6 de março de 2006
A morte da literatura

Marcelino Rodriguez me enviou um artigo de Rubem Fonseca sobre a morte da literatura. Muito bom o artigo. Está lá no site que Rubem Fonseca divide com outros escritores, o Portal Literal (http://portalliteral.terra.com.br/). Vale a pena a visita. Quem gosta dos contos e romances de Rubem, talvez se surpreenda com o articulista. Despido dos artifícios da carpintaria literária, os artigos deixam à mostra toda a fluidez da prosa de Rubem, o Rubem conversador a que os mais íntimos não se cansam de referir, seduzidos.

No artigo, o escritor ironiza as muitas mortes proclamadas da literatura que, surda aos vaticínios, tem se mantido saudável e viva desde de sempre.

Lá pelo meio do texto, Rubem dá uma virada surpreendente e lança a tese: "Uma coisa talvez esteja acontecendo: a literatura de ficção não acabou, o que está acabando é o leitor. Poderá vir a ocorrer este paradoxo, o leitor acaba mas não o escritor?". E, no fim, conclui: "Os leitores vão acabar? Talvez. Mas os escritores não. (...) O escritor vai resistir."

Bom, pegando carona no texto de Rubem, eu costumo dizer que o escritor escreve para os mortos e os não-nascidos. Seu diálogo com a contemporaneidade é fortuito, contingente, circunstancial. Seus contemporâneos mais o atrapalham do que estimulam. Na melhor das hipóteses, o distraem. Antes de tudo, o escritor inventa a si mesmo com sua literatura, gravíssima missão que nada tem a ver com essa ilusão chamada história, cultura e outras bobagens a que se atêm os homens para acomodar seus rancores e frustrações.

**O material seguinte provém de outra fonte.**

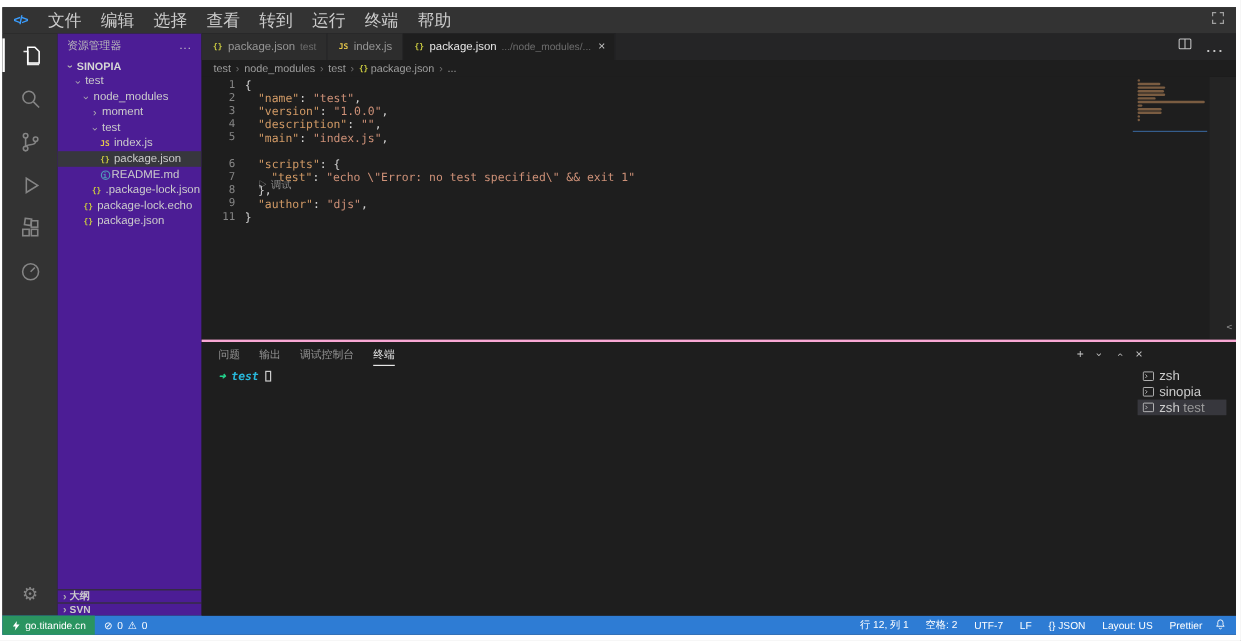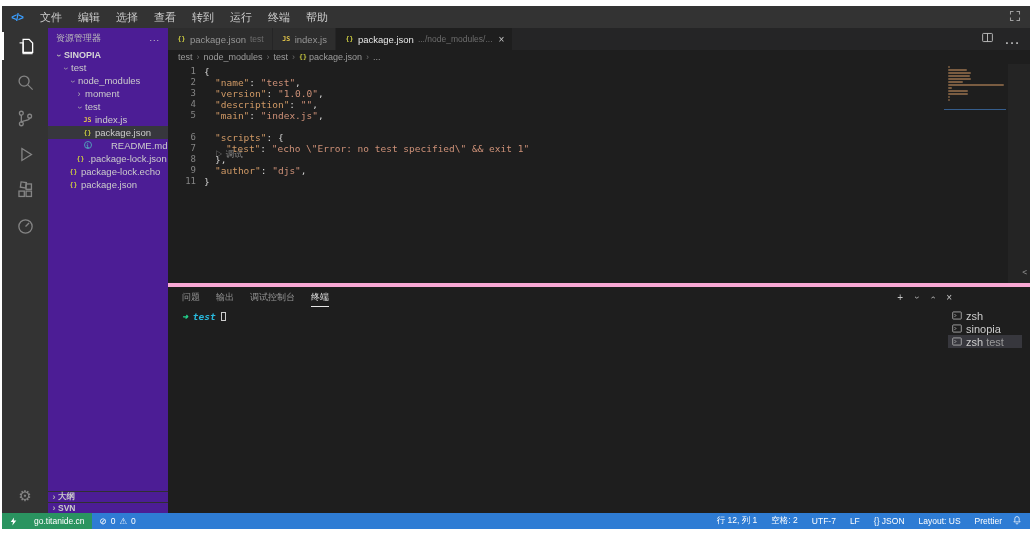--- a/index.html
+++ b/index.html
@@ -5,21 +5,21 @@
   * { margin:0; padding:0; box-sizing:border-box; }
   html,body { width:1034px; height:534px; background:#ffffff; overflow:hidden;
     font-family:"Liberation Sans", sans-serif; }
   #app { position:absolute; left:2px; top:6px; width:1028px; height:523px;
     background:#1e1e1e; display:flex; flex-direction:column; color:#cccccc; }
 
   
   .titlebar { height:22px; background:#333333; display:flex; align-items:center; flex:none; }
   .logo { width:30px; text-align:center; color:#3b9eff; font-weight:bold; font-size:10px; letter-spacing:-1px; }
   .menus { display:flex; }
-  .menu-item { font-size:11px; color:#cccccc; padding:0 8px; line-height:22px; cursor:default; }
+  .menu-item { font-size:14px; color:#cccccc; padding:0 8px; line-height:22px; cursor:default; }
   .titlebar-spacer { flex:1; }
   .expand-btn { width:30px; text-align:center; color:#a0a0a0; }
 
   
   .main { flex:1; display:flex; min-height:0; }
 
   
   .activitybar { width:46px; background:#333333; display:flex; flex-direction:column; align-items:stretch; flex:none; }
   .ab-item { height:36px; display:flex; align-items:center; justify-content:center; color:#858585; position:relative; }
   .ab-item.active { color:#ffffff; }
@@ -85,41 +85,41 @@
   .cur-box { position:absolute; left:34px; right:26px; top:0; bottom:0; border:1px solid #3a3a3a; }
 
   
   .minimap { position:absolute; right:24px; top:2px; width:58px; }
   .mm-bar { height:2px; margin-bottom:1px; background:#7a5c41; border-radius:1px; }
   .mm-underline { position:absolute; right:0; left:-4px; height:1px; background:#355d8c; }
   .scroll-strip { position:absolute; right:0; top:0; bottom:0; width:22px; background:rgba(121,121,121,0.08); }
   .h-scroll-arrow { position:absolute; right:3px; bottom:6px; color:#8a8a8a; font-size:8px; }
 
   
-  .panel { height:230px; border-top:4px solid #f9a8d4; display:flex; flex-direction:column; flex:none; background:#1e1e1e; position:relative; }
+  .panel { height:230px; border-top:2px solid #f9a8d4; display:flex; flex-direction:column; flex:none; background:#1e1e1e; position:relative; }
   .panel-header { height:20px; display:flex; align-items:center; padding-left:14px; flex:none; }
   .panel-tab { font-size:9px; color:#969696; margin-right:16px; padding:3px 0 2px; border-bottom:1px solid transparent; cursor:default; }
   .panel-tab.active { color:#e7e7e7; border-bottom-color:#e7e7e7; }
   .panel-toolbar { margin-left:auto; display:flex; align-items:center; gap:9px; padding-right:78px; color:#c5c5c5; font-size:10px; }
   .panel-toolbar .chev { color:#c5c5c5; }
   .panel-body { flex:1; display:flex; min-height:0; }
   .term-out { flex:1; padding:4px 0 0 14px; font-family:"DejaVu Sans Mono", monospace; font-size:9.5px;font-style:italic; }
   .prompt-arrow { color:#23d18b; font-weight:bold; }
   .prompt-cwd { color:#29b8db; font-weight:bold; margin-left:5px; }
   .term-cursor { display:inline-block; width:5px; height:9px; border:1px solid #cccccc; margin-left:5px; vertical-align:-1px; }
   .term-list { width:74px; flex:none; padding-top:2px; margin-right:8px; }
   .term-item { height:13px; display:flex; align-items:center; font-size:11px; color:#cccccc; padding-left:4px; white-space:nowrap; }
   .term-item.selected { background:#37373d; }
   .term-item svg { width:10px; height:9px; margin-right:4px; stroke:#cccccc; fill:none; stroke-width:1; flex:none; }
   .term-item .hint { color:#9a9a9a; margin-left:3px; }
 
   
   .statusbar { height:16px; background:#2e7cd4; display:flex; align-items:center; color:#ffffff;
     font-size:8.5px; flex:none; }
-  .sb-remote { background:#2a9460; height:100%; display:flex; align-items:center; padding:0 7px; gap:16px; }
+  .sb-remote { background:#2a9460; height:100%; display:flex; align-items:center; padding:0 7px; gap:3px; }
   .sb-remote svg { width:9px; height:11px; fill:#ffffff; }
   .sb-group { display:flex; align-items:center; gap:4px; padding:0 8px; }
   .sb-right { margin-left:auto; display:flex; align-items:center; gap:14px; padding-right:10px; }
   .sb-item { white-space:nowrap; }
   .bell svg { width:10px; height:10px; stroke:#ffffff; fill:none; stroke-width:1.2; }
 </style>
 </head>
 <body>
 
 <div id="app">
@@ -224,21 +224,21 @@
           <div class="tree-row" style="padding-left: 34px;">
             <span class="fi fi-js">JS</span>
             <span style="margin-left: 2px;">index.js</span>
           </div>
           <div class="tree-row selected" style="padding-left: 34px;">
             <span class="fi fi-json">{}</span>
             <span style="margin-left: 2px;">package.json</span>
           </div>
           <div class="tree-row" style="padding-left: 34px;">
             <span class="fi fi-info"><i>i</i></span>
-            <span style="margin-left: 18px;">README.md</span>
+            <span style="margin-left: 0;">README.md</span>
           </div>
           <div class="tree-row" style="padding-left: 27px;">
             <span class="fi fi-json">{}</span>
             <span style="margin-left: 2px;">.package-lock.json</span>
           </div>
           <div class="tree-row" style="padding-left: 20px;">
             <span class="fi fi-json">{}</span>
             <span style="margin-left: 2px;">package-lock.echo</span>
           </div>
           <div class="tree-row" style="padding-left: 20px;">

Se for bem sucedido na invenção de si mesmo, o escritor se tornará um clássico e provará dessa imortalidade, fugaz e tangível, que talvez espelhe a outra, presumida e desejada. Porque inventar-se seria dar a si uma alma singular, perfeito acabamento de sucessivas existências que há de habitar outras esferas, segundo prometem todas as religiões.

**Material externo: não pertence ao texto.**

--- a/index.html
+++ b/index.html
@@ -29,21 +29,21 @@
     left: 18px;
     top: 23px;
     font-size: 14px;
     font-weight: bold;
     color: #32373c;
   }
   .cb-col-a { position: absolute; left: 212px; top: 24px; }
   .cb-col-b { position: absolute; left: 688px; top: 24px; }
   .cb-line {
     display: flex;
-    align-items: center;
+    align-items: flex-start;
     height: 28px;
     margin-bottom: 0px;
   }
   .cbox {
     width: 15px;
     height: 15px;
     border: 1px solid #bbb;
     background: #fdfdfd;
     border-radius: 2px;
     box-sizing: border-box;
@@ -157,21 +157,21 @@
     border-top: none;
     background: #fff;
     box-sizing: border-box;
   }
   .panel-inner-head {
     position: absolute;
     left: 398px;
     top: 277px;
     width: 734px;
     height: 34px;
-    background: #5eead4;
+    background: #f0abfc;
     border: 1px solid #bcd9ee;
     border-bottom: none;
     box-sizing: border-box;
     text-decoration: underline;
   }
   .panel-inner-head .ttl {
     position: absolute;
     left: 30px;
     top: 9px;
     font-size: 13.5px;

Esse trabalho tão árduo tem a literatura como instrumento principal e, ao mesmo tempo, como atividade secundária: o escritor, em último caso, poderia contentar-se em apenas imaginar minuciosamente suas tramas e versos, como o feiticeiro aprisionado, do conto de Borges. O escritor pode prescindir da literatura, sem que em nada se altere sua construção.

Mas pode também acontecer o sucesso. Não são poucos os gênios literários que o provaram ainda em vida. O sucesso, longe de ser um mal, pode ser mesmo um bem, alívio material que se traduz em segurança e conforto, dois dos fins mais caros à humanidade. Se passará de alívio a vício que venha a desviar o escritor de sua obra é apenas uma hipótese, o anverso negativo que espreita todo ato humano. Mas nem por isso, estará menos só o escritor com sua obra. Ler e escrever são atos solitários, que exigem isolamento e silêncio, escolhas que suscitam a desconfiança e a antipatia da maioria dos humanos.

O sucesso, enfim, pode ser um problema, mas resulta do acaso. Como disse no início, o maior inimigo do escritor são seus contemporâneos. Porque o ímpeto de inventar-se singular sempre enfrentará a ululante desaprovação do rebanho. O leitor, desde sempre escasso, talvez seja uma entidade em permanente risco de extinção, mas o escritor, esse será sempre a encarnação da eterna vontade de inventar-se.